As I recalled the exchange, it made me nostalgic for the days when players stayed at a club long enough to be part of the community (wherever they were born) but it also served as a salutary reminder that players are also people, with lives outside the game, dependent on what, for them, is not just a game but their livelihood.
The thought has come back into my mind after stumbling on this interview with Chris Doig, published a few days before he started training with us. We have read a lot from Scott and Hurst these last two months about the buyers market for the large pool of players out of contract. Doig's comments remind us again that players, like many of us nowadays, are hanging in there, wondering where the next pay cheque is going to come from.
Doig returned to the English game in 2011 after two years in Australia and Indonesia. His fellow trialist, Paul Bignot, has put the careering into career, with appearances at most levels between the second flight with Blackpool and the sixth with Newport, the odd loan spell, the odd contract terminated by mutual consent. I am being careful to refer to them only as trialists but I hope the rumours prove true that they will sign. I have no idea what they are like as players, but I am ready to like them as personalities.
Tonight, kicking off at 7.30 (Tickets £10, £5 concessions), Grimsby Town entertain Bradford City. With the many playing connections between the two clubs, it should be a friendly in the fullest sense of the word.
It also breaks the second rule of Cod Almighty. You can speculate on the first, but the second is that CA does not give Middle-Aged Diary the smallest excuse to write about the Bradford-born dramatist, novelist and essayist JB Priestley. His finest novel, 'Bright Day', is centrally concerned with keeping alive the joy of creation (whether as a writer, painter or musician) while holding down a job. Sport does not feature, but similar thoughts, one fancies, must shadow the mind of a thirty-something footballer waiting for the phone to ring.
One of Priestley's lesser novels, 'Faraway' does not stand comparison, but it has its moments, and one is when its heroes meet a man, Captain Jary, who has exiled himself on a South Sea island. "Yes" he greets them, "Grimsby was my town. I left it in [Eighteen] Seventy-Eight" before going on to insist that Grimsby, along with Hull, Scarborough, Yarmouth and half of London has been destroyed in an apocalyptically imagined version of World War One. The destruction of his home town provides the excuse he needs never to return.

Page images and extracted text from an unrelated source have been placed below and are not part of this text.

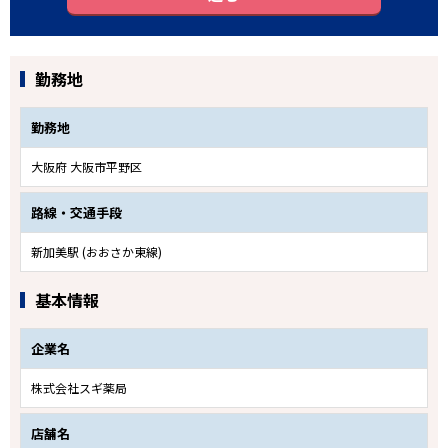
勤務地
勤務地
大阪府 大阪市平野区
路線・交通手段
新加美駅 (おおさか東線)
基本情報
企業名
株式会社スギ薬局
店舗名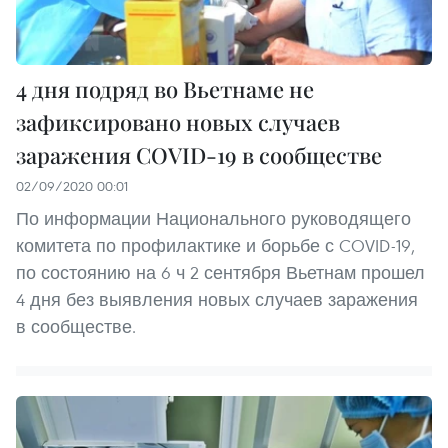
4 дня подряд во Вьетнаме не
зафиксировано новых случаев
заражения COVID-19 в сообществе
02/09/2020 00:01
По информации Национального руководящего
комитета по профилактике и борьбе с COVID-19,
по состоянию на 6 ч 2 сентября Вьетнам прошел
4 дня без выявления новых случаев заражения
в сообществе.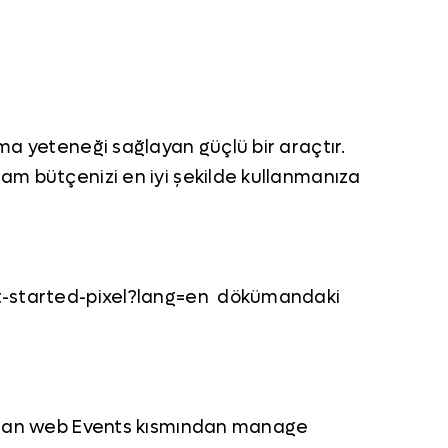
ama yeteneği sağlayan güçlü bir araçtır.
lam bütçenizi en iyi şekilde kullanmanıza
get-started-pixel?lang=en dökümandaki
dından web Events kısmından manage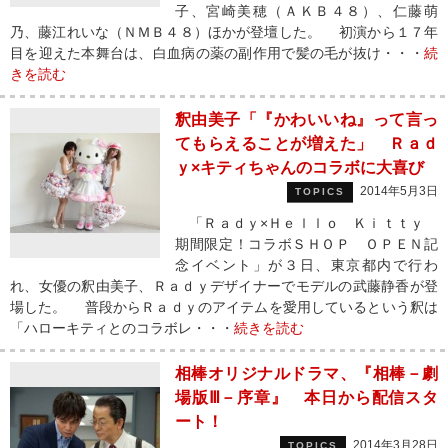
子、宮崎美穂（ＡＫＢ４８）、仁藤萌
乃、藤江れいな（ＮＭＢ４８）ほかが登壇した。 初演から１７年
目を迎えた本舞台は、白血病の薬の副作用で髪の毛が抜け・・・
続
きを読む
釈由美子「『かわいいね』って言っ
てもらえることが増えた」 Ｒａｄ
ｙ×キティちゃんのコラボに大喜び
2014年5月3日
TOPICS
「Ｒａｄｙ×Ｈｅｌｌｏ Ｋｉｔｔｙ
期間限定！コラボＳＨＯＰ ＯＰＥＮ記
念イベント」が３日、東京都内で行わ
れ、女優の釈由美子、Ｒａｄｙデザイナーでモデルの武藤静香が登
場した。 普段からＲａｄｙのアイテムを愛用しているという釈は
「ハローキティとのコラボレ・・・
続きを読む
相棒オリジナルドラマ、『相棒－劇
場版Ⅲ－序章』 本日から配信スタ
ート！
2014年3月28日
TOPICS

1878 was of course the year a bunch of cricketers had so much fun kicking a ball about they decided to form Grimsby Pelham. It is far-fetched to mention 'Faraway' in the same sentence as Conrad's 'Heart of Darkness', but no wonder Captain Jary echoes Kurtz in summoning up horror rather than contemplate the impact of association football on the mental state of his fellow townsmen and women.